Finalmente Gustavo por razones varias decidió no asistir, pero me contactó con dos pilotos que sí lo harían: Sergio y Horacio. Yo no estaba del todo seguro ya que una cosa era ir de ayudante de mi instructor y otra distinta era caer allí y pasar dos semanas con un equipo de gente que no conocía. Gus me aconsejó ir y entre otros motivos nombró la experiencia social que constituye el campeonato además de ser la competencia más importante del país. Decidí, entonces, ir. Me contacté con los pilotos y el sábado 19 de enero estaba en Chaves para incorporarme al equipo.
Fue una muy buena experiencia, era un grupo muy copado y me abrieron las puertas de una.
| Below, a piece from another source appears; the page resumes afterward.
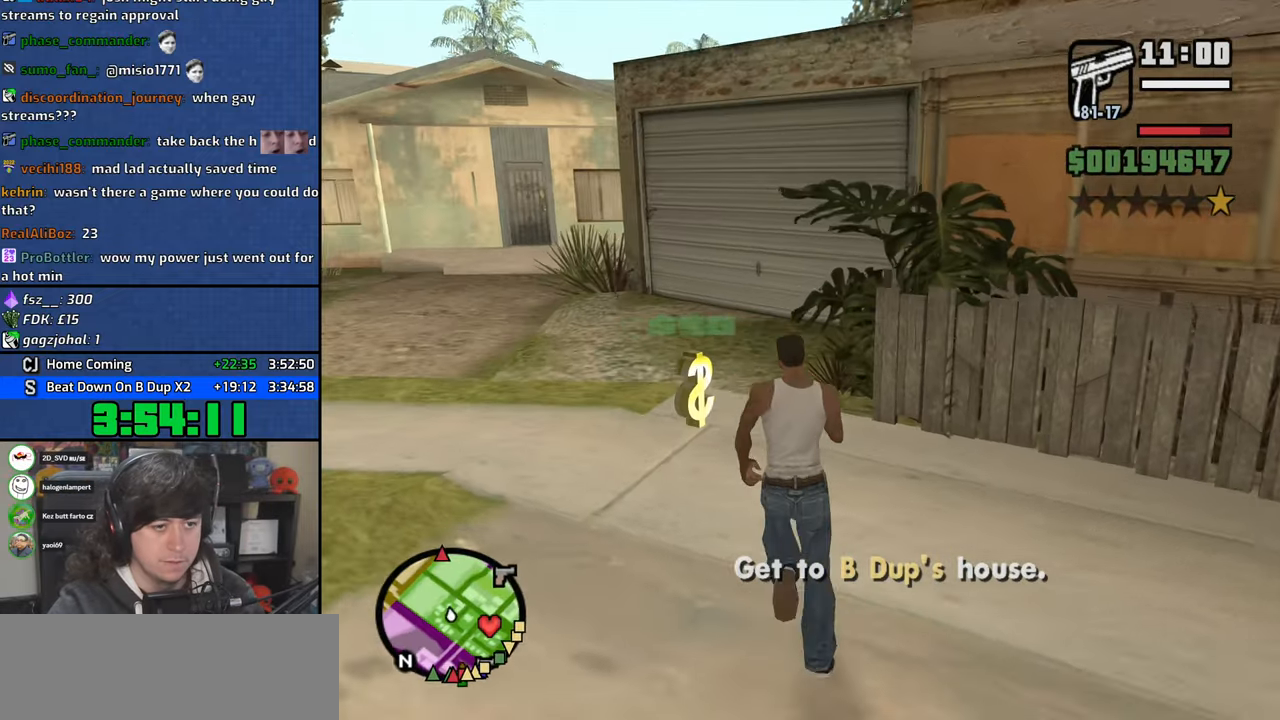
{"keys": ["a", "w"], "mouse": [], "events": [[133, "space", "down"], [166, "a", "down"], [200, "space", "up"], [333, "space", "down"], [433, "space", "up"]]}
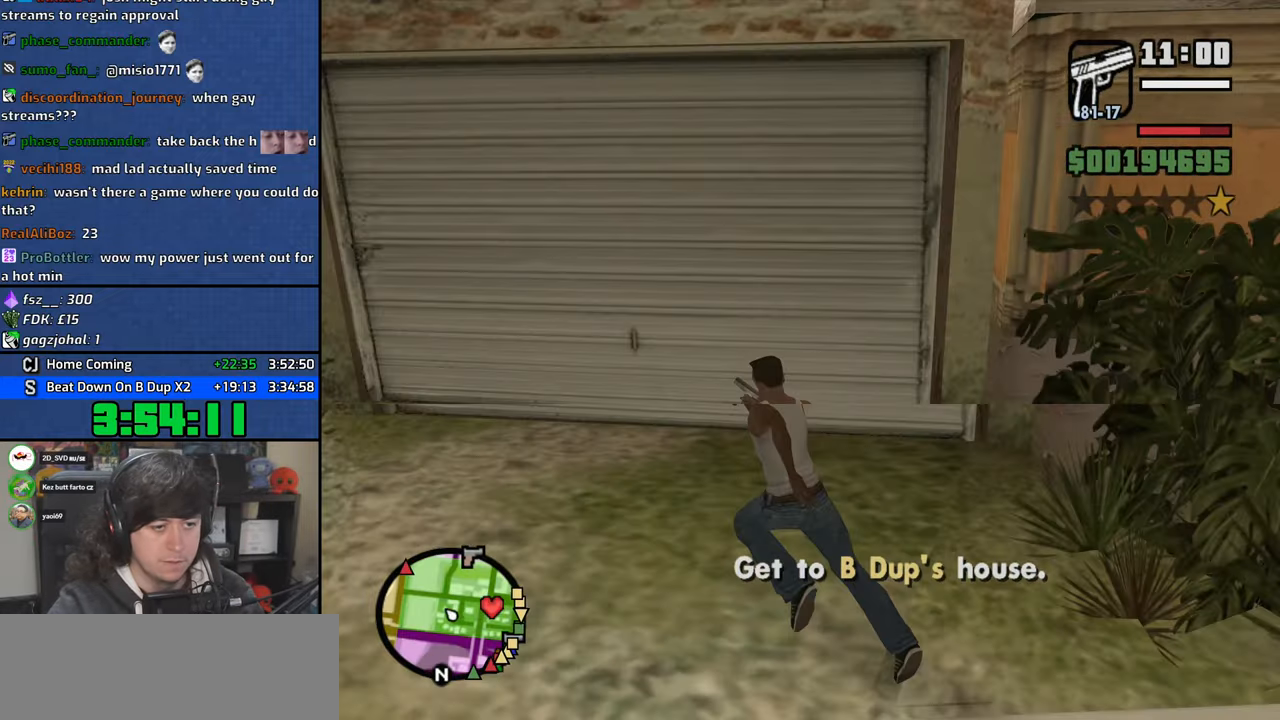
{"keys": ["d", "w"], "mouse": [], "events": [[33, "w", "up"], [66, "space", "down"], [166, "s", "down"], [166, "space", "up"], [266, "d", "down"], [300, "a", "up"], [300, "space", "down"], [350, "s", "up"], [416, "space", "up"], [466, "w", "down"]]}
La meteorología no ayudó y de las dos semanas solamente se voló 6 días. Pero siempre encontrábamos algo para hacer y aprovechar los días feos. Entre constantes alertas meteorológicos y alguna que otra tronada terminamos armando y desarmando los planeadores casi todos los días. Las tronadas, con sus búsquedas son un capítulo aparte. Tu piloto avisa que está tronando en determinado lugar, entonces agarrás el mapa (la primera vez intenté ir con el GPS y terminamos tardando muchísimo) te fijás donde es para decidir el mejor camino y salís al campo. Los paisajes que ví durante las búsquedas eran espectaculares. Hay emociones encontradas en ese momento porque por un lado querés llegar lo antes posible porque te ponés a pensar que tu piloto está solo tirado en el medio del campo, con sed, hambre... y si llueve o anochese también frío. Pero por otro lado cuando vez la belleza de nuestra pampa te sentís felíz de solamente estar ahí.
Me traje muchas cosas de vuelta. Un montón de información y conocimientos que fui "tomando prestados" de cuanta persona se dignara a contarme algo del deporte y/o su folclore. Una montaña de ganas de volar y seguir progresando... y más importante varios nuevos amigos :-)
Si alguno quiere mi consejo... VAYAN A LOS NACIONALES!!! ya sea para ayudar como para cometir, eso también debe estar muy bueno!!!!
Quien sabe... algún día quizá hasta pueda ir yo mismo a competir a un Campeonato Nacional!